» **TASK REQUIREMENTS**
In the review questions on objects and classes, what type is the crowbar data member of the leverage class?

» **EXTRACT PROVIDED**
________________________

4. CHAPTER 6—OBJECTS AND CLASSES

Questions:
----------
1. What is the purpose of a class declaration?
2. A ________ has the same relation to an ________ that a basic data type has to a variable of that type.
3. In a class declaration, data or functions designated private are accessible
a. to any function in the program.
b. only if you know the password.
c. to member functions of that class.
d. only to public members of the class.
4. Write a class declaration that creates a class called leverage with one private data member, crowbar, of type int and one public function whose declaration is void pry().
5. True or false: Data items in a class must be private.
6. Write a statement that defines an object called lever1 of the leverage class described in Question 4.
7. The dot operator (or class member access operator) connects the following two entities (reading from left to right):
a. A class member and a class object
b. A class object and a class
c. A class and a member of that class
d. A class object and a member of that class
8. Write a statement that executes the pry() function in the lever1 object, as described in Questions 4 and 6.
9. Member functions defined inside a class declaration are ________ by default.
10. Write a member function called getcrow() for the leverage class described in Question 4. This function should return the value of the crowbar data. Assume the function is defined within the class declaration.
11. A constructor is executed automatically when an object is ________.
12. A constructor’s name is the same as _________.
13. Write a constructor that initializes to 0 the crowbar data, a member of the leverage class described in Question 4. Assume the constructor is defined within the class declaration.
14. True or false: In a class you can have more than one constructor with the same name.
15. A member function can always access the data
a. in the object of which it is a member.
b. in the class of which it is a member.
c. in any object of the class of which it is a member.
d. in the public part of its class.
16. Assume the member function getcrow() described in Question 10 is defined outside the class declaration. Write the declaration that goes inside the class declaration.

________________________

» **RECORDED INFORMATION**
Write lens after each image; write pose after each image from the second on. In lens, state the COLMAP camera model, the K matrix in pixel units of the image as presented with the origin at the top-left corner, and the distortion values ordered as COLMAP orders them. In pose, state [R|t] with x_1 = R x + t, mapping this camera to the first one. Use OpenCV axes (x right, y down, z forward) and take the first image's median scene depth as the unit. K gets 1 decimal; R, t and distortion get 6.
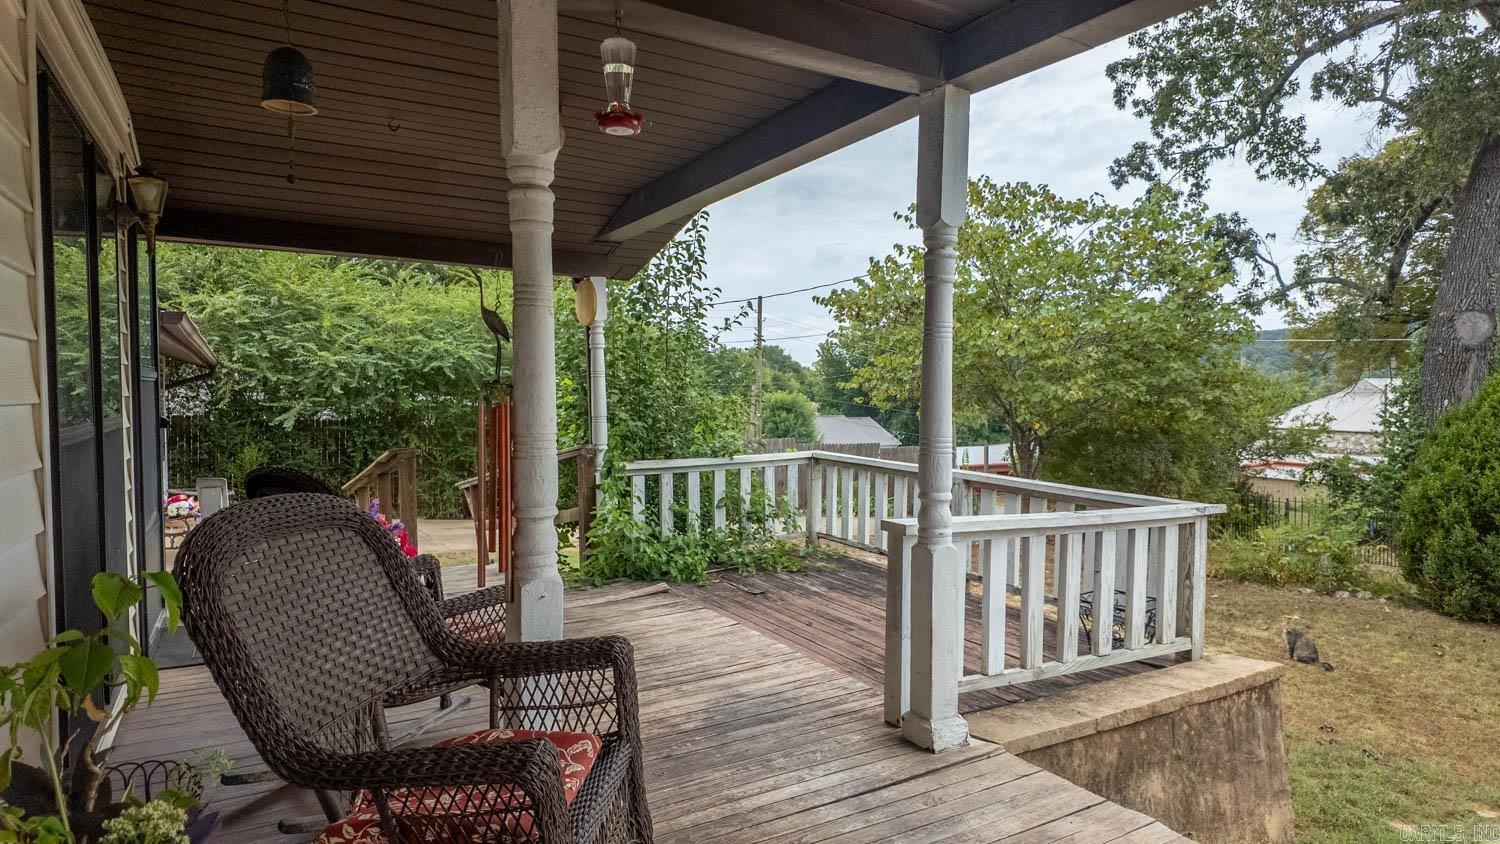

________________________

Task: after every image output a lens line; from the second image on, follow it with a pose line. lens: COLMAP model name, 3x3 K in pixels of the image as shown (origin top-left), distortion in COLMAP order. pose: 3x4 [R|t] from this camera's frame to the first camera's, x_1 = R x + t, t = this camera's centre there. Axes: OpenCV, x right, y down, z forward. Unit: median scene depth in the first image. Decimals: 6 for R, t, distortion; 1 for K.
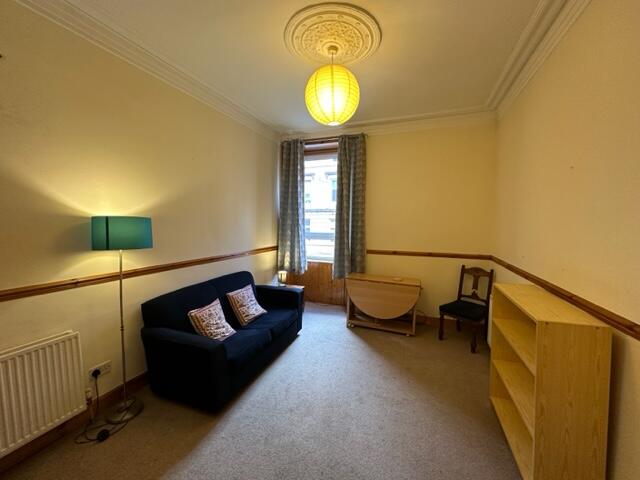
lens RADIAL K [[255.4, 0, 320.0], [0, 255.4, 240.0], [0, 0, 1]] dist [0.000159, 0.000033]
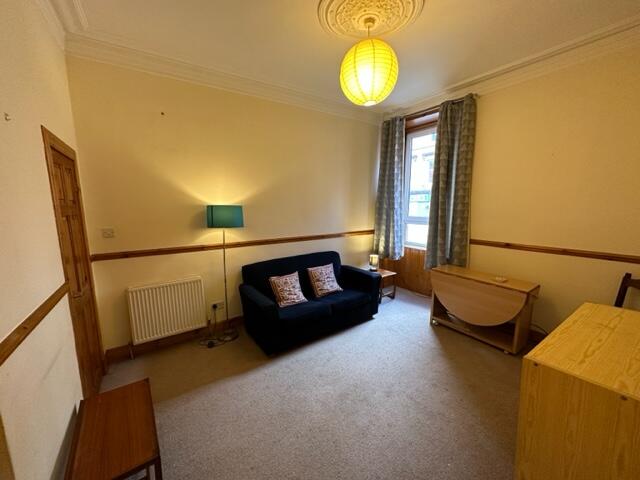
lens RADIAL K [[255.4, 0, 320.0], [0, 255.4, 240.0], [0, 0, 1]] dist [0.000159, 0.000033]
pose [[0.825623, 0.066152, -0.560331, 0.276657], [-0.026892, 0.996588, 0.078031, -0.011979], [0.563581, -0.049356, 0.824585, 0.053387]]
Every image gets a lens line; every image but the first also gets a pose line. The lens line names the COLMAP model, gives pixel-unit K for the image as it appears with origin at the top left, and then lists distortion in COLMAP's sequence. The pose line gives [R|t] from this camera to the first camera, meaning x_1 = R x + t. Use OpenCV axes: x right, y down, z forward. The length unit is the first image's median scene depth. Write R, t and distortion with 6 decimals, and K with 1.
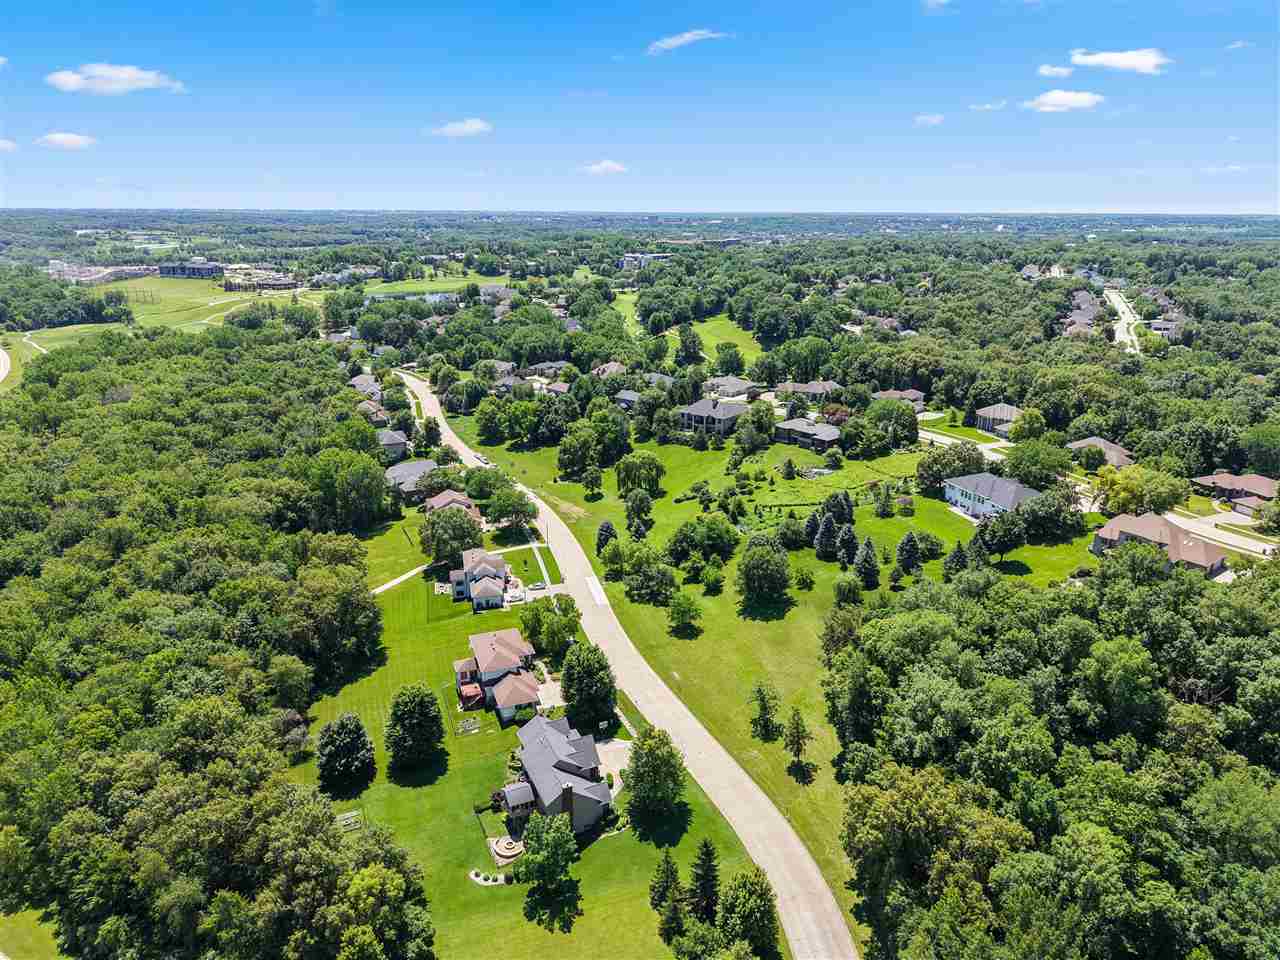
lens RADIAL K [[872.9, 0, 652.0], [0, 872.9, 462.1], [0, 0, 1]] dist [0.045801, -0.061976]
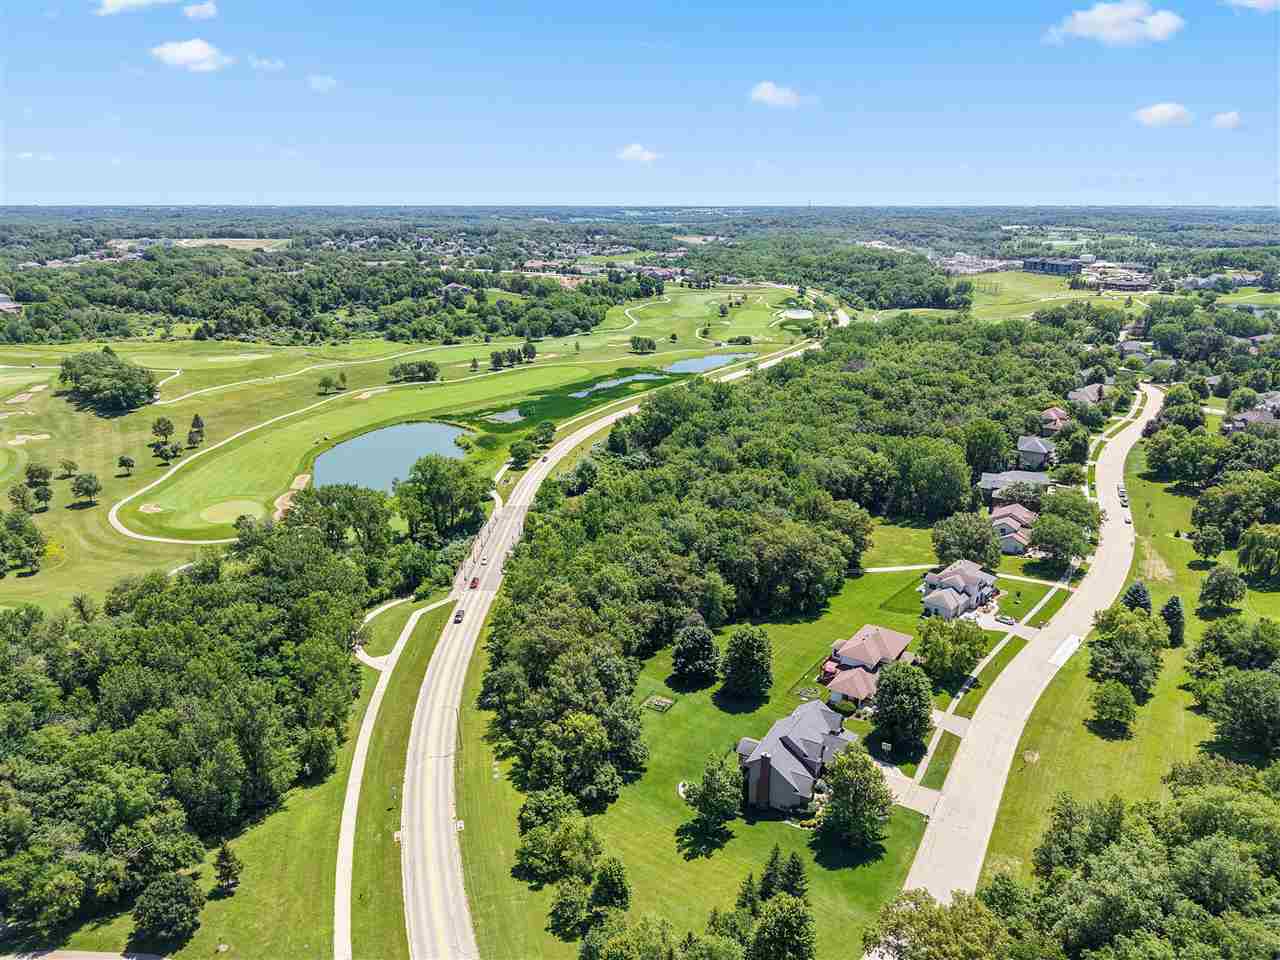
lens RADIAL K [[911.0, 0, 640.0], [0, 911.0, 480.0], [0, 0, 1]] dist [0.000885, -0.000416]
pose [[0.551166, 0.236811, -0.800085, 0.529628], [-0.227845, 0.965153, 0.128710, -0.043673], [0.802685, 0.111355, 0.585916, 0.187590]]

________________________

» **RESPONSE TO THE EXERCISE**
int